AUFGABENLISTE
1: Nennen Sie alle Wendungen, die im Textauszug über Wolf Wegener in Anführungszeichen stehen.
2: Beantworten Sie anhand des Textauszugs über Wolf Wegener die folgenden Fragen:
(a) Welches Amt hat Wegener beim ADAC inne?
(b) Seit wie vielen Jahren vertritt er als führender ADAC-Funktionär die Interessen der Kraftfahrer?
(c) Wogegen richtete sich früher sein Spruch "Freie Fahrt für freie Bürger"?

TEXTAUSZUG
- - - - - - -

Berlin : Von Tag zu Tag: Wegeners Mauer

Ekkehard Schwerk

Die wutschnaubend hervorgestoßenen Worte des Vorsitzenden Wolf Wegener sind vom Schaum umflogen. Er sprach - wie einige Blätter ihn gestern seinerseits unbeanstandet zitierten - von der Errichtung "einer neuen Mauer mitten durch Berlin", sobald die Straßenbahn auf der Leipziger Straße führe. Es war eine der Wegenerschen Entgleisungen, wie sie dem Berlin-Brandenburger ADAC-Vorsitzenden eigen sind.

Wegener ist Berliner. Als führender ADAC-Funktionär steuert er seit 23 Jahren die Interessen der Kraftfahrer mit kräftigen Sprüchen; immer, wenn er sich mit seiner Lobbyisten-Karre in der Neuzeit verfährt, lässt er wütend einen fahren: "Freie Fahrt für freie Bürger" ehedem gegen Tempo 100 auf der Avus und nun gegen die Straßenbahn auf der Leipziger mit dem Mauer-Vergleich. Der fesche Wolfi machte wieder mal einen Kavaliersstart, lässt die Reifen kreischen, kriegt aber die Kurve nicht und rast gegen die Mauer. Er lässt sie, die einem neuzeitlichen Sinnbild zufolge noch in den Hirnen steht, sichtbar werden als Straßenbahn auf der Leipziger.

Wenn also - was Christophorus verhüten möge! - ein Kraftfahrer auf der Leipziger Straße einen Menschen, der die Straßenbahn benutzt, an- oder umfährt, dann müsste Wegener in seiner Denkweise von einem "Maueropfer" reden. Wer böse Geister ruft, ist von allen guten Geistern verlassen.

- - - - - - -

AUFGELISTETES MATERIAL
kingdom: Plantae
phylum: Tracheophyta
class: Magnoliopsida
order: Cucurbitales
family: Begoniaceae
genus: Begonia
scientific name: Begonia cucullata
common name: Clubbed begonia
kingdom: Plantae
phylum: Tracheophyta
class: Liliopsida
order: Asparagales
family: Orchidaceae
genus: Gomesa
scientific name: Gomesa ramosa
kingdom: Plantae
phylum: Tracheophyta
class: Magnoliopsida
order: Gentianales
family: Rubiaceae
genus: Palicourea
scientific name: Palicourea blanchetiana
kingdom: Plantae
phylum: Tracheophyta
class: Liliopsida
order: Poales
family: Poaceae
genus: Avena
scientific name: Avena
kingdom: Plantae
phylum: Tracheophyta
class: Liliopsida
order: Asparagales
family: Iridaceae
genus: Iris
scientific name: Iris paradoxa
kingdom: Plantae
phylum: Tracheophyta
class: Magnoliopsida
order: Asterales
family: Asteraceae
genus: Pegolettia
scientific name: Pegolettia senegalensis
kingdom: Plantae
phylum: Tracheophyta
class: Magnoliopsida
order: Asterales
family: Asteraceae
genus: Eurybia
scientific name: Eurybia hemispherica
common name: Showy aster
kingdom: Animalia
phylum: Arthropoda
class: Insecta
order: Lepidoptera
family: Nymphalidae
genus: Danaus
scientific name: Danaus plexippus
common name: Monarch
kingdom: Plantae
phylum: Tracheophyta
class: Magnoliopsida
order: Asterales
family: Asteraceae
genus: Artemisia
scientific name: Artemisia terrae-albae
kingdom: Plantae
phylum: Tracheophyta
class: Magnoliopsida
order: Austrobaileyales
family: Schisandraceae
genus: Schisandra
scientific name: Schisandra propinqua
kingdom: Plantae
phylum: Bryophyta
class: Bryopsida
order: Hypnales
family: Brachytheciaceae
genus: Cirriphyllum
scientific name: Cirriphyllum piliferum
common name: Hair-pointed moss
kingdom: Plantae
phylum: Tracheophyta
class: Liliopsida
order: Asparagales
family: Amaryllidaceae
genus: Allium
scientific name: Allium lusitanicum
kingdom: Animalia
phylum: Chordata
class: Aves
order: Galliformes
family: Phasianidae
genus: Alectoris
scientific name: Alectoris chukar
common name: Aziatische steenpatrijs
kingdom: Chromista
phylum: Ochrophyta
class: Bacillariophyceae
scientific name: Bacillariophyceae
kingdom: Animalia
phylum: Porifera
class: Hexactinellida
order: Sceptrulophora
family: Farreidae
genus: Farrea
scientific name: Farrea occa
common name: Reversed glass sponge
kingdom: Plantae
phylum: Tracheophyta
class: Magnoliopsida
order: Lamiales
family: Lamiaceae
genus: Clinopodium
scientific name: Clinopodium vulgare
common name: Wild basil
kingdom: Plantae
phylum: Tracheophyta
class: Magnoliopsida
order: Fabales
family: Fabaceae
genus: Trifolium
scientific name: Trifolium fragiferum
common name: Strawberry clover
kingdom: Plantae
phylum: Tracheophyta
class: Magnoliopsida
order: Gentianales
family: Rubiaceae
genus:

- - - - - - -

GELÖSTE AUFGABEN
1:
- "einer neuen Mauer mitten durch Berlin"
- "Freie Fahrt für freie Bürger"
- "Maueropfer"

2:
(a) Er ist Vorsitzender des Berlin-Brandenburger ADAC.
(b) Seit 23 Jahren.
(c) Gegen Tempo 100 auf der Avus.